Cuisine in Argentina is dominated by barbecued beef from the pampas, and Italian-style pastas such as ñoquis (gnocchi) and tallarines (tagliatelle). Like the Spaniards, the Argentinians love to eat late and enjoy their nightlife. And of course, there’s tango.
Tips on Learning Spanish in the Andes
One reason to travel to the Andes (the mountain range running through Ecuador, Bolivia, and Peru) to learn Spanish is the relatively neutral accent. It can be easier to understand and pick up for foreigners looking to bolster their language skills.
Another compelling reason is the vibrant indigenous culture. Visiting the villages of the Ecuadorian Sierra, exploring the Inca ruins of Peru, or experiencing community-based tourism in Bolivia are all amazing ways to better understand the native culture of these countries. Adventure travel reigns in this region, from hiking in the Amazon jungle of Ecuador and Peru and the salt flats of Bolivia, to climbing the soaring mountain peaks and surfing the Pacific coast.
Tips on Learning Spanish in Central America
Tropical beaches and lush forests draw nature lovers to Panama and Costa Rica. The prevalent attitude in both these countries is summed up by the Costa Rican expression pura vida -- literally “pure life,” and meaning essentially “life is wonderful, take it easy.” Beach bums, these countries are where you want to head to study Spanish.
Farther north, both Granada, Nicaragua and Antigua, Guatemala are popular spots for studying Spanish. Both are charming colonial towns with pastel-painted buildings and Baroque cathedrals, and volcanoes nearby for adventurous exploring weekends. In Antigua, visitors will also find opportunities to get to know the indigenous cultures (roughly 40% of Guatemala’s population is indigenous, compared to only 5% in Nicaragua). The carpets of colorful sawdust and somber processions that take place in Antigua during Holy Week draw thousands of visitors every year.
Food in this region is simple and hearty: rice and beans, fried eggs and plantains, and the other kind of tortillas: flatbreads made of wheat or corn.
A Word on Safety and Comfort while Learning Spanish Abroad
In Europe, the network of efficient public transportation and the population density can make for easier explorations from Spain compared to Latin America. There are, however, extensive bus systems across Latin America, just bear in mind that traveling at night is often considered unsafe, largely due to the risk of road accidents. Pickpockets are a real concern in many cities in Spain, while some cities in Latin America have high rates of violent crime.
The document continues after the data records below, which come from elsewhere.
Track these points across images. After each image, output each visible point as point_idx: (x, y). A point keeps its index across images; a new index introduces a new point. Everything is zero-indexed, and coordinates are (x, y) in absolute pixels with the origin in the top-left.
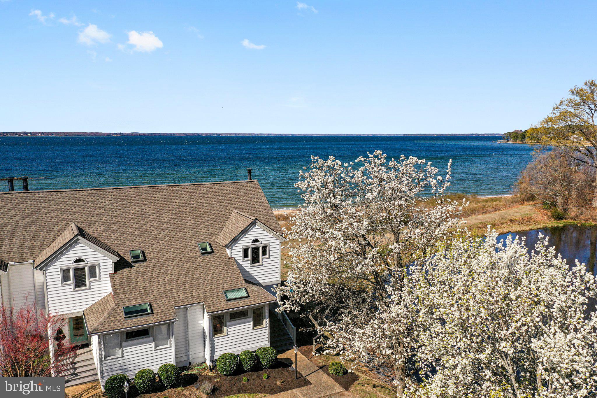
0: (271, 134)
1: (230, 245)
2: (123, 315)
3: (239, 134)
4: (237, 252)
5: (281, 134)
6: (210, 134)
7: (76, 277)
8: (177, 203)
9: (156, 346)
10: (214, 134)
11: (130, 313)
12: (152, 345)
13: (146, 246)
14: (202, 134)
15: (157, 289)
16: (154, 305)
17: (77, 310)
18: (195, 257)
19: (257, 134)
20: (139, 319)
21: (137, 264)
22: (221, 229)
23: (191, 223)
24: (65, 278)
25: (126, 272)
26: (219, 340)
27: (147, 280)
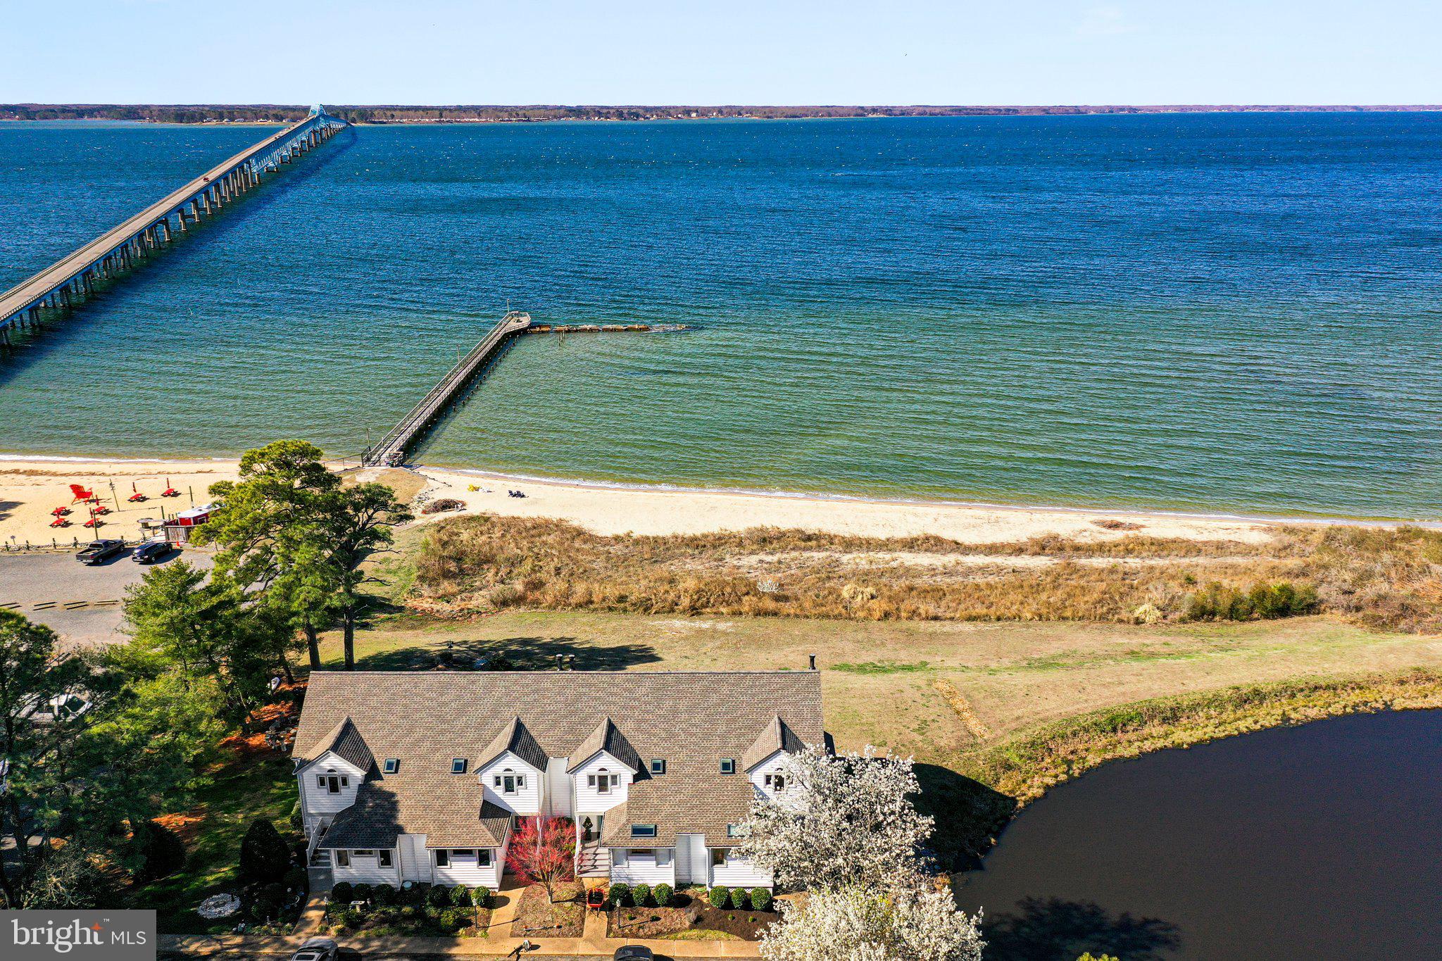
0: (1288, 108)
1: (751, 770)
2: (630, 832)
3: (1191, 108)
4: (758, 778)
5: (1320, 108)
6: (1111, 109)
7: (600, 784)
8: (714, 698)
9: (658, 864)
10: (1122, 109)
11: (637, 831)
12: (654, 863)
13: (669, 755)
14: (1088, 108)
15: (667, 809)
16: (659, 828)
17: (601, 810)
18: (714, 776)
19: (1247, 107)
20: (643, 839)
21: (656, 776)
22: (753, 741)
23: (722, 728)
24: (591, 782)
25: (643, 783)
26: (718, 869)
27: (660, 798)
By no means, however, does that mean you shouldn’t visit. I have walked as a solo female in some of Latin America’s most “dangerous” cities, and felt comfortable doing so. The key to safe travel anywhere is to be aware of your surroundings, minimize shows of wealth (leave your gold earrings at home and your iPhone in your pocket), and ask locals for advice on where to go and where to avoid.